Когда Милка ушла, Павлик потоптался со мной и неловко сказал:

– Послушай… Пускай уж она приходит… если ей так охота.

Что было делать? Я согласился, хотя и без восторга:

– Пускай…


Прошла неделя, и к Милке я почти привык.

Я привык, но все еще смотрел на Милку косо. Это была тоже привычка.

Как-то после уроков Милка догнала меня у дверей школы. Она шла чуть позади, возвышаясь надо мной, как Гулливер над лилипутом. Гулливер в кривом оранжевом капоре. Павлика с нами не было: его оставили учить стихотворение, которое он не выучил дома.

Мы шагали молча, и Милка временами шумно вздыхала у меня за плечом.
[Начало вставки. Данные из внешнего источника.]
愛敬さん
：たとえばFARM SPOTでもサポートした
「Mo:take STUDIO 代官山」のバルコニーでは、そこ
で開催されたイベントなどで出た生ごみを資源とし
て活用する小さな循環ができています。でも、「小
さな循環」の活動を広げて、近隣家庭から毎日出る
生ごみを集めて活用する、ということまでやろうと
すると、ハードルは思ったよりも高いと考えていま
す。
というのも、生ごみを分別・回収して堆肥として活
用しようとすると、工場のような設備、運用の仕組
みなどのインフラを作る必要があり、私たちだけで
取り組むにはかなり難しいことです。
Это меня злило. А день был синий от неба и ярко-желтый от солнца. Звенела каплями оттепель, и радостно галдели воробьи на потемневшей дороге. Не хотелось ссориться в такой день. Я решил очень просто отвязаться от Милки: постою с минуту, будто любуясь каплями, а она пускай двигает дальше.
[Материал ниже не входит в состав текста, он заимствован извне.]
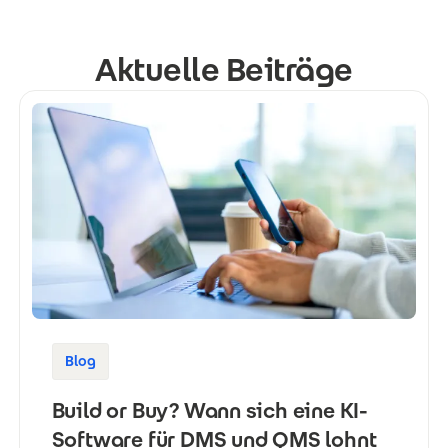
Aktuelle Beiträge
Blog
Build or Buy? Wann sich eine KI-
Software für DMS und QMS lohnt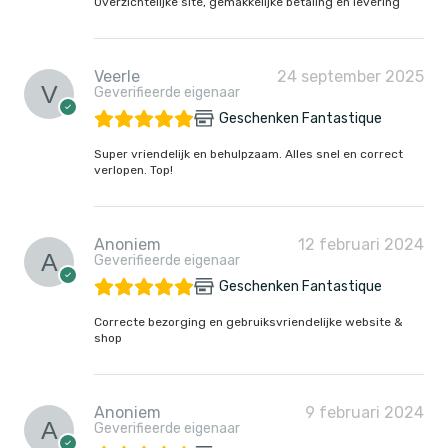
Overzichtelijke site, gemakkelijke betaling en levering
Veerle
24 september 2025
Geverifieerde eigenaar
Geschenken Fantastique
Super vriendelijk en behulpzaam. Alles snel en correct
verlopen. Top!
Anoniem
12 februari 2024
Geverifieerde eigenaar
Geschenken Fantastique
Correcte bezorging en gebruiksvriendelijke website &
shop
Anoniem
9 februari 2024
Geverifieerde eigenaar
Я остановился у ржавой водосточной трубы. В полметре от земли она круто изгибалась, а ее срез был украшен сосульчатой бородой. С бороды стеклянным горохом сыпались капли. Иногда они сливались в искристую струйку, но тут же опять разбивались на шарики.

Под трубой была бугристая наледь. Капли выбили в ней ямку с чайное блюдце. Вода в этом круглом озерке брызгала и пузырилась. Ей не хватало места, и она проточила в наледи канавку. Хрустальный ручеек сбегал с ледяной горки и нырял под снежный пласт у тротуара.
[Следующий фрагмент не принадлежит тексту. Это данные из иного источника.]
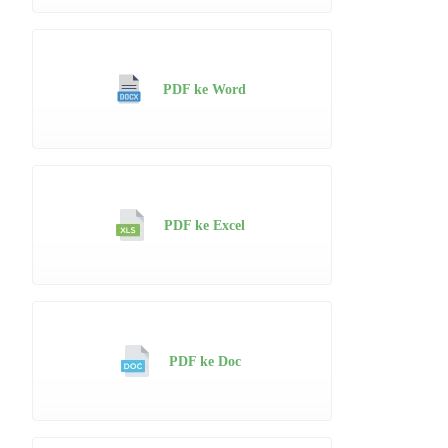
PDF ke Word
PDF ke Excel
PDF ke Doc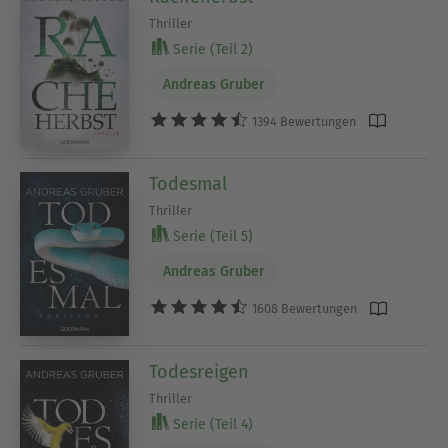
Thriller
Serie (Teil 2)
Andreas Gruber
1394 Bewertungen
Todesmal
Thriller
Serie (Teil 5)
Andreas Gruber
1608 Bewertungen
Todesreigen
Thriller
Serie (Teil 4)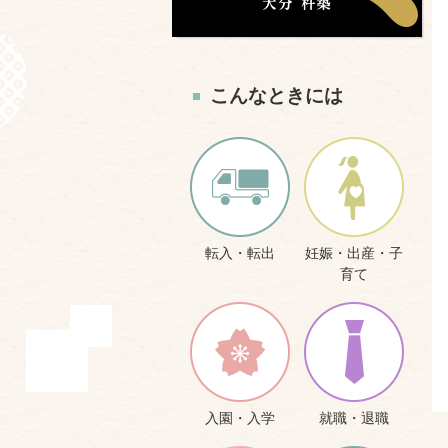
こんなときには
転入・転出
妊娠・出産・子
育て
入園・入学
就職・退職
Я стоял и смотрел. Эта прилипала Милка тоже остановилась. И вдобавок сказала:

– Как красиво…

Я бросил портфель и сел на корточки. Брызги ледяными иголочками начали колоть лицо. Я подобрал раскисший спичечный коробок и пустил его в пляшущую лужицу. Он запрыгал под ударами капель, а потом боком-боком подвинулся к истоку ручейка, протиснулся в ледяной желобок и заскользил вниз, царапая донышко.

– Как кораблик! – обрадованно сказала Милка. – В него бы Дюймовочку сейчас посадить. Да?

Я хмуро глянул через плечо:

– Чего?

– Дюймовочку… Ты что, не слыхал про Дюймовочку?

Я пожал плечами.

– Ну и что? Наверно, зенитка какая-нибудь. Трехдюймовка – полевая, а дюймовочка – мелочь какая-то. Зачем ее на корабль ставить?

Тут я впервые увидел, как Милка хохочет. Она запрокинула голову, зажмурилась и переступала с ноги на ногу, будто стояла босиком на горячем тротуаре. И заливалась: ха-ха-ха-ха-ха!.. Без перерыва, без роздыха. Капор съехал совсем на затылок и пламенел под солнцем, как петушиный гребень. Волосы сияли медным блеском.

– Дура, – сказал я коротко и сурово. Поднялся и взял портфель.

Смех ее обрезало, будто ножницами. Милка заморгала и жалобно спросила:

– Ну зачем ты сердишься?

Я не ответил и пошел прочь, гордо помахивая портфелем. Ей, длинноногой, ничего не стоило догнать меня. Она вышагивала сзади и оправдывалась:

– Я же не знала, что ты не знаешь. Дюймовочка – это не зенитка совсем, а девочка, такая маленькая, меньше спички. Такая сказка есть в книжке.

Подумаешь, девчонка меньше спички! Я про Гулливера читал, там этими лилипутиками кишмя кишит! Чтобы посильнее досадить Милке, я сказал:

– Если читала, значит, хвастаться надо, да? Ну, давай, давай хвастайся! Гогочи, как гусыня! Сама тогда наобещала: «Книжек интересных принесу», а вместо книжек – фига. Ни одной еще не дала. Где они, твои книжечки, а?